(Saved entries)
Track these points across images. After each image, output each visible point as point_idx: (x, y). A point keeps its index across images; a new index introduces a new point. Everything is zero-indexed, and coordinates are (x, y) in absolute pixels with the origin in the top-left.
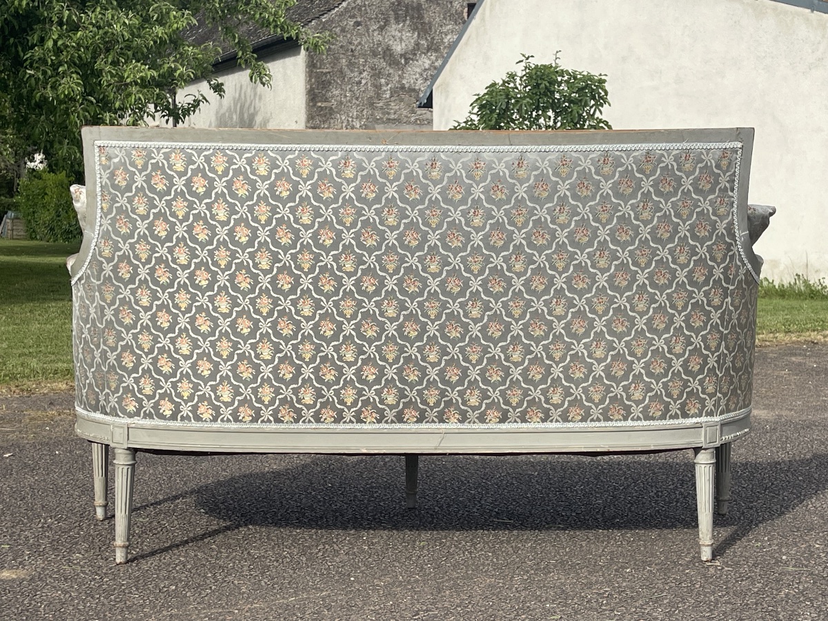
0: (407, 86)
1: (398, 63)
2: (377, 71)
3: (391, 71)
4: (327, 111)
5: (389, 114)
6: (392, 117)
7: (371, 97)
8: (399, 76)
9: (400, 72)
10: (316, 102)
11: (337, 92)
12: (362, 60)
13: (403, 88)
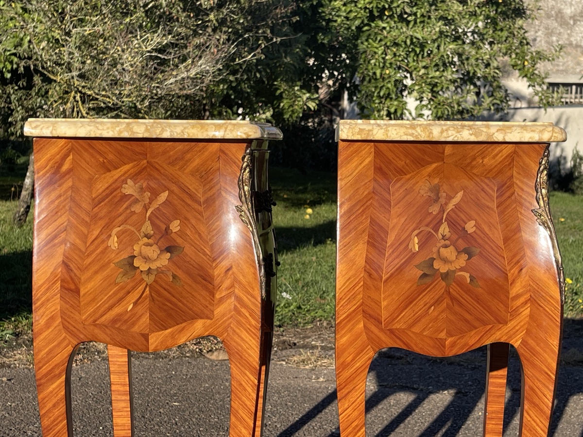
0: (574, 43)
1: (567, 24)
2: (550, 31)
3: (562, 30)
5: (558, 65)
6: (561, 68)
8: (568, 34)
9: (569, 32)
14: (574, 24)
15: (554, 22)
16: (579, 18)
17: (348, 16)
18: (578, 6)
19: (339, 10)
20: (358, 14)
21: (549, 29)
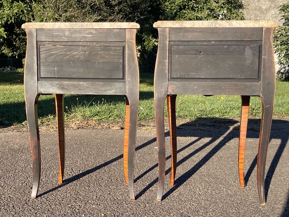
17: (171, 8)
19: (168, 6)
20: (175, 7)
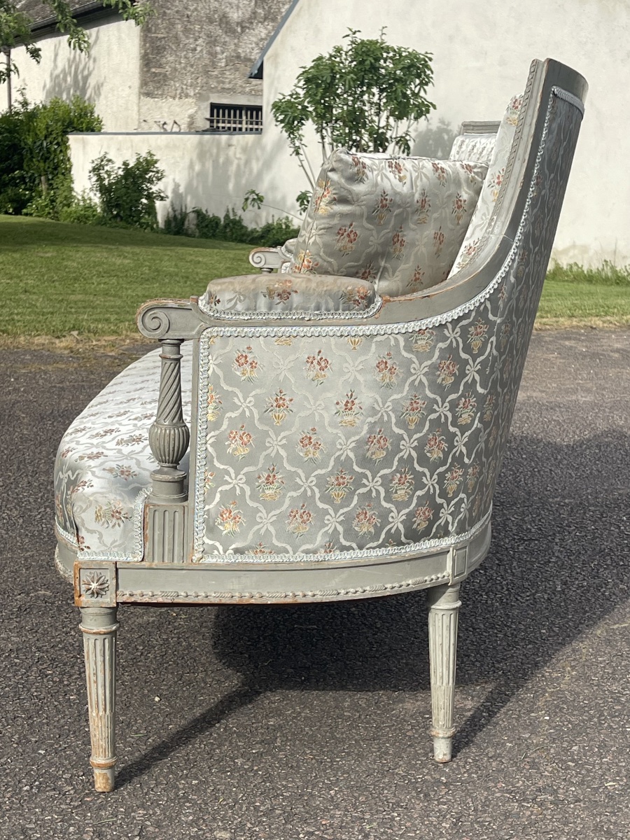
0: (243, 55)
1: (234, 32)
2: (213, 39)
3: (227, 39)
4: (161, 77)
5: (223, 83)
6: (227, 86)
7: (206, 65)
8: (235, 44)
9: (236, 41)
10: (150, 68)
11: (171, 59)
12: (197, 27)
13: (238, 57)
14: (243, 32)
15: (218, 28)
16: (247, 25)
18: (247, 10)
21: (211, 37)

> _Exercise aim_: Transcribe every row above verbatim. Leave the pictures out of your copy.

> _Exercise result_:
Track these points across images. After each image, output each visible point as point_idx: (x, y). A point keeps its index across images; a new index introduces a new point. Everything is zero-indexed, and coordinates are (x, y) in absolute pixels with the origin in the top-left.
0: (407, 86)
1: (398, 63)
2: (377, 71)
3: (391, 71)
4: (327, 111)
5: (389, 114)
6: (392, 117)
7: (371, 97)
8: (399, 76)
9: (400, 72)
10: (316, 102)
11: (337, 92)
12: (362, 60)
13: (403, 88)
0: (574, 43)
1: (567, 24)
2: (550, 31)
3: (562, 30)
5: (558, 65)
6: (561, 68)
8: (568, 34)
9: (569, 32)
14: (574, 24)
15: (554, 22)
16: (579, 18)
17: (348, 16)
18: (578, 6)
19: (339, 10)
20: (358, 14)
21: (549, 29)
17: (171, 8)
19: (168, 6)
20: (175, 7)
0: (243, 55)
1: (234, 32)
2: (213, 39)
3: (227, 39)
4: (161, 77)
5: (223, 83)
6: (227, 86)
7: (206, 65)
8: (235, 44)
9: (236, 41)
10: (150, 68)
11: (171, 59)
12: (197, 27)
13: (238, 57)
14: (243, 32)
15: (218, 28)
16: (247, 25)
18: (247, 10)
21: (211, 37)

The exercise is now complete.